Peter Lee sent in a comment and question regarding the last few blog entries, which I found so well expressed I asked for his permission to post it here. I will follow with my response to his closing questions tomorrow. Here is what he wrote me:
“I’ve also just begun my adventures on NWN [Neverwinter Nights] a couple of days ago, it is a remarkable game. :)
“However, I must admit that I am quite baffled in how you drew the parallel of such fantastic journey with our own.
“I find these games to be of such delight precisely because it is so different than how life really is. Such games always imply a positive experience, i.e. your progress is an absolute function of the additive. I currently don’t find life to adhere to the same formulae… although it is quite likely that you may disagree.

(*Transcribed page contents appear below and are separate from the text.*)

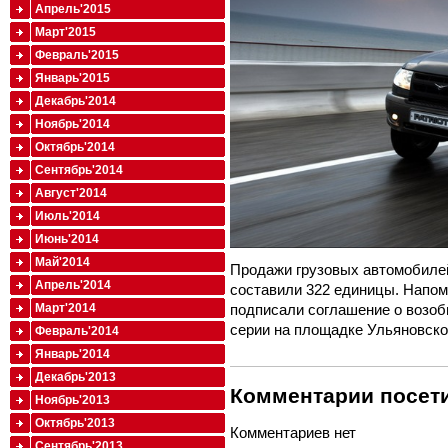
Апрель'2015
Март'2015
Февраль'2015
Январь'2015
Декабрь'2014
Ноябрь'2014
Октябрь'2014
Сентябрь'2014
Август'2014
Июль'2014
Июнь'2014
Май'2014
Продажи грузовых автомобилей
Апрель'2014
составили 322 единицы. Напомни
подписали соглашение о возоб
Март'2014
серии на площадке Ульяновско
Февраль'2014
Январь'2014
Декабрь'2013
Комментарии посети
Ноябрь'2013
Октябрь'2013
Комментариев нет
Сентябрь'2013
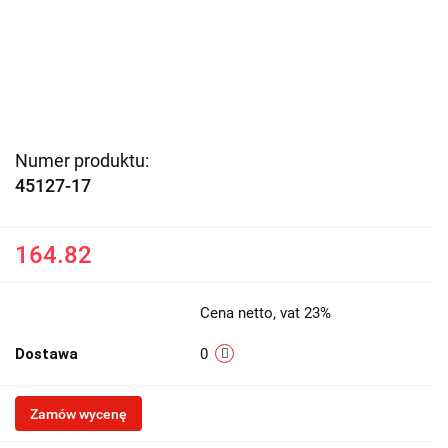
Numer produktu:
45127-17
164.82
Cena netto, vat 23%
Dostawa
0
Zamów wycenę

“For one, I have no idea what I’m living for. Well, that is not entirely correct. I do have ideas about what I’m living for, I just do not truly understand those very ideas. Not only that, I am not certain if I will ever fully understand those ideas, so my life’s quest always converges to a single idea: a quest for Truth.
“Living for Happiness, Love, Joy, Acceptance, Understanding, Freedom, Success, Wealth, Comfort, etc. ultimately falls back on what you consider those ideas to mean. But what is Happiness? What is Love? How do you know if you are on the right track to attaining these ideals? How do you even know if your understanding of these ideals is satisfactory enough to lead you to better understanding, ultimately taking you on the right path for finding them? Even if you are not certain what it is that you seek, is it possible for you to have found it?
“Here you may entertain a concept of God. In His grace, you are exactly where you should be. In His wisdom, you substitute your ignorance with His guiding hand. In Him, you graft perfection into life. In Him, you find raazi.
“But doesn’t that mean there is no more quest for Truth? We have found it. Truth is divine, given by grace and guidance, in His mystery it is endowed, and in His humor it is made known. In prayers you express your intent, and in His intervention, you are given what you seek… even if you may or may not understand what you thought you were seeking has been made known to you because who truly understands the mind of God?
“This is the fork in the road that I have been staring at for some time now. In one, I seek God and re-engineer life to operate in the fantasy adventure world formulae, the absolute additive, always progressing forward, looking for my next sword, since in Faith I can rest in comfort that I will find it. I will seek Khidr, ultimately to wield my blade in absolute authority of the divine. In another, I seek what is Undefined, following a path with infinite sign-posts, accepting the unfortunate possibility that I will never find what I am looking for, and that I may never find my next sword. I will seek Moses, except bear my questions with unflinching conviction in the properness of its utterance.
“I must admit, this is not the first time I’ve been at this fork. I have once embraced Faith without question. But it is a hazardous and difficult path to follow. I have tasted of peace, but never free from the question of its origin. That I may have Faith in any of my own choosing to serve any of my own ideals has shattered my fantasy time and time again, throwing me back to my quest for Truth.
“I sometimes miss the innocence of my Faith, the comfort of completeness that it offers. Deep down, I feel a stirring whenever I entertain thoughts of His voice, bringing endowment of divine purpose and knowledge, to have Truth be made known and to call me forth from the multitude with a command marking me His… such fanciful dreams of empowerment and freedom! What wonder if my Faith was Truth! Yet I am continually repulsed by its premise, the self-evident nature of its dogma, that it grows with power in acceptance, not in questioning.
“John, how do you resolve your inner conflict of the meaning and the Truth of Faith? I’m simply referring to your act of Faith, not what that Faith is actually composed of. I understand the power and value that Faith itself can bring to a man, but what does it really mean beyond self-induced freedom from uncertainty?
“A world without God is a frightening and an unsettling place. Some may even call it”meaningless”. But as far as I can tell, it still is the same world. Only the lens of reflection has changed; of what I may see and find that Faith may have blinded is the current quest of my choosing.
“I wonder what will be my next sword?”